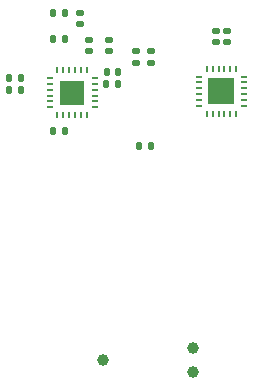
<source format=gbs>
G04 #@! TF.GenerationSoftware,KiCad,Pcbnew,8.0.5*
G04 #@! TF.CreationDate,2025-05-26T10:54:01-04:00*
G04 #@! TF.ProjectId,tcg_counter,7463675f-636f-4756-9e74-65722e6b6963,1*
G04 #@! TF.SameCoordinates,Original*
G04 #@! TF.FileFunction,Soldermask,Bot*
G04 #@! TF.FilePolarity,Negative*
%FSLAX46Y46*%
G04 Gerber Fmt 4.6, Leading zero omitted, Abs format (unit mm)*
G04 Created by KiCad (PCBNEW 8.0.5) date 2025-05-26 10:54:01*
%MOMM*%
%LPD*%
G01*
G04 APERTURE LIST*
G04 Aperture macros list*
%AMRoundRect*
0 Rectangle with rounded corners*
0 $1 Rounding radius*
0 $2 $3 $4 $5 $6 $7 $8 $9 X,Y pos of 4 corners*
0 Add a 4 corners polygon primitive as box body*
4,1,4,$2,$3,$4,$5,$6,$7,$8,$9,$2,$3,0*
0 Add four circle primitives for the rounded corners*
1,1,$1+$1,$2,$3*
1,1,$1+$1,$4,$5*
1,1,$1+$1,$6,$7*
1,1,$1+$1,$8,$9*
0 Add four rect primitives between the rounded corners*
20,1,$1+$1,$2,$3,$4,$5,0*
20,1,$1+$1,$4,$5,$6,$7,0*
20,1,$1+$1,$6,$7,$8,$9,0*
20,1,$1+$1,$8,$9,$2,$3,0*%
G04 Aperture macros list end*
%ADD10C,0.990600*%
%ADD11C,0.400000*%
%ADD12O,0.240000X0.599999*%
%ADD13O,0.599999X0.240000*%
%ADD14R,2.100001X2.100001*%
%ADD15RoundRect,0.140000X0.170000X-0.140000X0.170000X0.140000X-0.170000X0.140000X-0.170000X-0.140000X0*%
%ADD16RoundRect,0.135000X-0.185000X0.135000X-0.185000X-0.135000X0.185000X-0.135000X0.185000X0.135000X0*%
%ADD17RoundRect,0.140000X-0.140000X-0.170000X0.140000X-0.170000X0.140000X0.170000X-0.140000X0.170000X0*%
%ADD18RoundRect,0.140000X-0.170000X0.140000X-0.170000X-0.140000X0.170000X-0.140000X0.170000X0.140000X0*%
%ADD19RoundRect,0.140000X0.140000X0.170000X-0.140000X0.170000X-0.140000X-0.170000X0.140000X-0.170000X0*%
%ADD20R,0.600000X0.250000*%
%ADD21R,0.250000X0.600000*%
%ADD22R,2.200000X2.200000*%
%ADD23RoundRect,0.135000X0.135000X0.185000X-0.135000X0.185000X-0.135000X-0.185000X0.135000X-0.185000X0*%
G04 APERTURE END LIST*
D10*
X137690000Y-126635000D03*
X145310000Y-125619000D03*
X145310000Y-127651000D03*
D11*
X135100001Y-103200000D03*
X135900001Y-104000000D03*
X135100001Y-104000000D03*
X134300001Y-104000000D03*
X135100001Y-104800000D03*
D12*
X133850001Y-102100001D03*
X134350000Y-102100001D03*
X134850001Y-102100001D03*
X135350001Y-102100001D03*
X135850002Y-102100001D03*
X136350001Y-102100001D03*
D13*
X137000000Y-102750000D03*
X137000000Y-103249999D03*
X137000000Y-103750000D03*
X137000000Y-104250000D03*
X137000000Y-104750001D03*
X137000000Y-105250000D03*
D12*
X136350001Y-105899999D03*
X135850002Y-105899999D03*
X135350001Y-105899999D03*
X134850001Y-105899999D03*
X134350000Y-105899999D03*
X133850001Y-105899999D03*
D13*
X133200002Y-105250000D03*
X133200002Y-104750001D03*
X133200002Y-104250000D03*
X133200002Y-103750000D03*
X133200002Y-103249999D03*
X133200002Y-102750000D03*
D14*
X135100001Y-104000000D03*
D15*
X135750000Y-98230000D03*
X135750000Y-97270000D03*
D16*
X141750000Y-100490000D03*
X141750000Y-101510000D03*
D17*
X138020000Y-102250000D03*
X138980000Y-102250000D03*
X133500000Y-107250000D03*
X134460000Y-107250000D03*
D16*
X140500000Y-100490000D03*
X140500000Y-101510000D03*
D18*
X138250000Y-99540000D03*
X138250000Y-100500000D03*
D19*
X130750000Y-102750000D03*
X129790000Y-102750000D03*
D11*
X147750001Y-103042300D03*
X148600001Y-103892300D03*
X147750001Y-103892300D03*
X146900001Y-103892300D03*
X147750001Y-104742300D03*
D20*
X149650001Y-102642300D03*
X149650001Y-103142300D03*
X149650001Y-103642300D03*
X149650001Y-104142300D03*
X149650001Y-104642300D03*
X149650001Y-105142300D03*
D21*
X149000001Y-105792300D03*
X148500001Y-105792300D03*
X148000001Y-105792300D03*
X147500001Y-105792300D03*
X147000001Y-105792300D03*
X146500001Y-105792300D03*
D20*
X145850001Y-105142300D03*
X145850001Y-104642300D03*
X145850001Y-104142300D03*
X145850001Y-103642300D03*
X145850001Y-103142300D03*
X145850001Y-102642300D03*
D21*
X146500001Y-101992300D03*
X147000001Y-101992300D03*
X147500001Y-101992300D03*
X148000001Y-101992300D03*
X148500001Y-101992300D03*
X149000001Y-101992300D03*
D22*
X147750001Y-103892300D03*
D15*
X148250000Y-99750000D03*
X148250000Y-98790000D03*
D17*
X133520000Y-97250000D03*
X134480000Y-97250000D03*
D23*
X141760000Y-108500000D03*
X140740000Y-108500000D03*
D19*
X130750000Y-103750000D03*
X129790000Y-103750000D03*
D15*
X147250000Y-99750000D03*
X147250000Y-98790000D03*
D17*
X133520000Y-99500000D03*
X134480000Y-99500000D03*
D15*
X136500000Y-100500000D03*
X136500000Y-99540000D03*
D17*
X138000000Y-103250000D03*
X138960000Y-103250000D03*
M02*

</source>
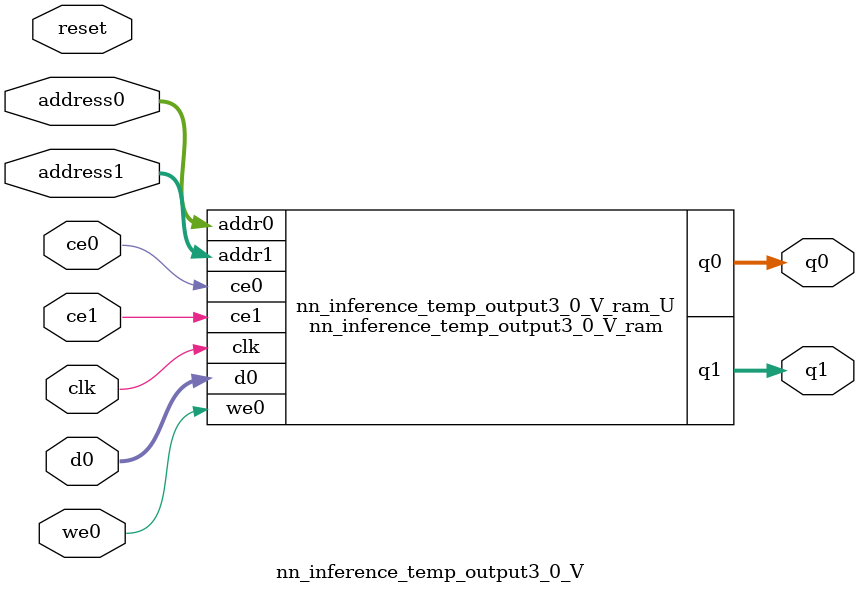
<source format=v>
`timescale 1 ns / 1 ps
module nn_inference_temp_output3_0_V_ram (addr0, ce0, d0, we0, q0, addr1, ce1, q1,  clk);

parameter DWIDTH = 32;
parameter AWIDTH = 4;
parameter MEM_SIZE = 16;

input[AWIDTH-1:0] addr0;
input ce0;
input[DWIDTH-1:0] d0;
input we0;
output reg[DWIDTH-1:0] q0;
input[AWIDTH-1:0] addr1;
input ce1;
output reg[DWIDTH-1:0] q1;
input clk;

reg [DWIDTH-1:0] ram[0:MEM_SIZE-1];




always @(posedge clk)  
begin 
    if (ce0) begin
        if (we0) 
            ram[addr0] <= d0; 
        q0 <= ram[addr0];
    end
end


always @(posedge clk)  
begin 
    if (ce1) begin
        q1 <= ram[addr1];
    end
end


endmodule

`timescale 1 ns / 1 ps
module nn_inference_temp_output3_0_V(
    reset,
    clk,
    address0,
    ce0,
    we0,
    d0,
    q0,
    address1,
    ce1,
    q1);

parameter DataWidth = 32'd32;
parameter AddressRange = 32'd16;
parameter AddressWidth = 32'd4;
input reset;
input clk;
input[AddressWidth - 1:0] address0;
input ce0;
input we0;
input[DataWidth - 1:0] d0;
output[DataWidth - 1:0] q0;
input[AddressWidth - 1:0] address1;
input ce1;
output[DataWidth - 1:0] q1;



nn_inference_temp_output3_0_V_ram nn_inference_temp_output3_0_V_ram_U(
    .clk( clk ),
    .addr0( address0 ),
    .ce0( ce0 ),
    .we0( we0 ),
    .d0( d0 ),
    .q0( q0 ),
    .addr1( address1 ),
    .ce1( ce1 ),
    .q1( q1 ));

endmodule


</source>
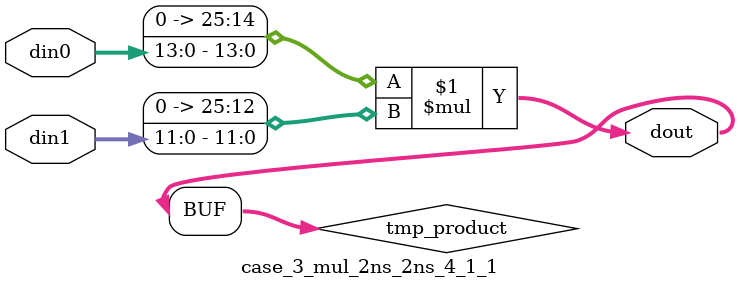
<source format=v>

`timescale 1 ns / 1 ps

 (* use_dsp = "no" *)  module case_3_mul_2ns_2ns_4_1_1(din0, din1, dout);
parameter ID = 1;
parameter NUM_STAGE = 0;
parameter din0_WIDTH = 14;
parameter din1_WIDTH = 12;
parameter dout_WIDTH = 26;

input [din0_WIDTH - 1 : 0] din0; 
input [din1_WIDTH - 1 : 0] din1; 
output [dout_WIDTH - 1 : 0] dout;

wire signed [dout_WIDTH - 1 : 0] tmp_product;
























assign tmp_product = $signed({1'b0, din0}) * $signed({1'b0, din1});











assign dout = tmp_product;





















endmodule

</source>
• • • •
* **What is needed**:
For the data above, set down exactly the lines from the line with "X147750001Y-103042300D03*" to the line with "parameter AddressRange = 32'd16;", both included, leaving pictures out.

* **Final answer**:
X147750001Y-103042300D03*
X148600001Y-103892300D03*
X147750001Y-103892300D03*
X146900001Y-103892300D03*
X147750001Y-104742300D03*
D20*
X149650001Y-102642300D03*
X149650001Y-103142300D03*
X149650001Y-103642300D03*
X149650001Y-104142300D03*
X149650001Y-104642300D03*
X149650001Y-105142300D03*
D21*
X149000001Y-105792300D03*
X148500001Y-105792300D03*
X148000001Y-105792300D03*
X147500001Y-105792300D03*
X147000001Y-105792300D03*
X146500001Y-105792300D03*
D20*
X145850001Y-105142300D03*
X145850001Y-104642300D03*
X145850001Y-104142300D03*
X145850001Y-103642300D03*
X145850001Y-103142300D03*
X145850001Y-102642300D03*
D21*
X146500001Y-101992300D03*
X147000001Y-101992300D03*
X147500001Y-101992300D03*
X148000001Y-101992300D03*
X148500001Y-101992300D03*
X149000001Y-101992300D03*
D22*
X147750001Y-103892300D03*
D15*
X148250000Y-99750000D03*
X148250000Y-98790000D03*
D17*
X133520000Y-97250000D03*
X134480000Y-97250000D03*
D23*
X141760000Y-108500000D03*
X140740000Y-108500000D03*
D19*
X130750000Y-103750000D03*
X129790000Y-103750000D03*
D15*
X147250000Y-99750000D03*
X147250000Y-98790000D03*
D17*
X133520000Y-99500000D03*
X134480000Y-99500000D03*
D15*
X136500000Y-100500000D03*
X136500000Y-99540000D03*
D17*
X138000000Y-103250000D03*
X138960000Y-103250000D03*
M02*

</source>
<source format=v>
`timescale 1 ns / 1 ps
module nn_inference_temp_output3_0_V_ram (addr0, ce0, d0, we0, q0, addr1, ce1, q1,  clk);

parameter DWIDTH = 32;
parameter AWIDTH = 4;
parameter MEM_SIZE = 16;

input[AWIDTH-1:0] addr0;
input ce0;
input[DWIDTH-1:0] d0;
input we0;
output reg[DWIDTH-1:0] q0;
input[AWIDTH-1:0] addr1;
input ce1;
output reg[DWIDTH-1:0] q1;
input clk;

reg [DWIDTH-1:0] ram[0:MEM_SIZE-1];




always @(posedge clk)  
begin 
    if (ce0) begin
        if (we0) 
            ram[addr0] <= d0; 
        q0 <= ram[addr0];
    end
end


always @(posedge clk)  
begin 
    if (ce1) begin
        q1 <= ram[addr1];
    end
end


endmodule

`timescale 1 ns / 1 ps
module nn_inference_temp_output3_0_V(
    reset,
    clk,
    address0,
    ce0,
    we0,
    d0,
    q0,
    address1,
    ce1,
    q1);

parameter DataWidth = 32'd32;
parameter AddressRange = 32'd16;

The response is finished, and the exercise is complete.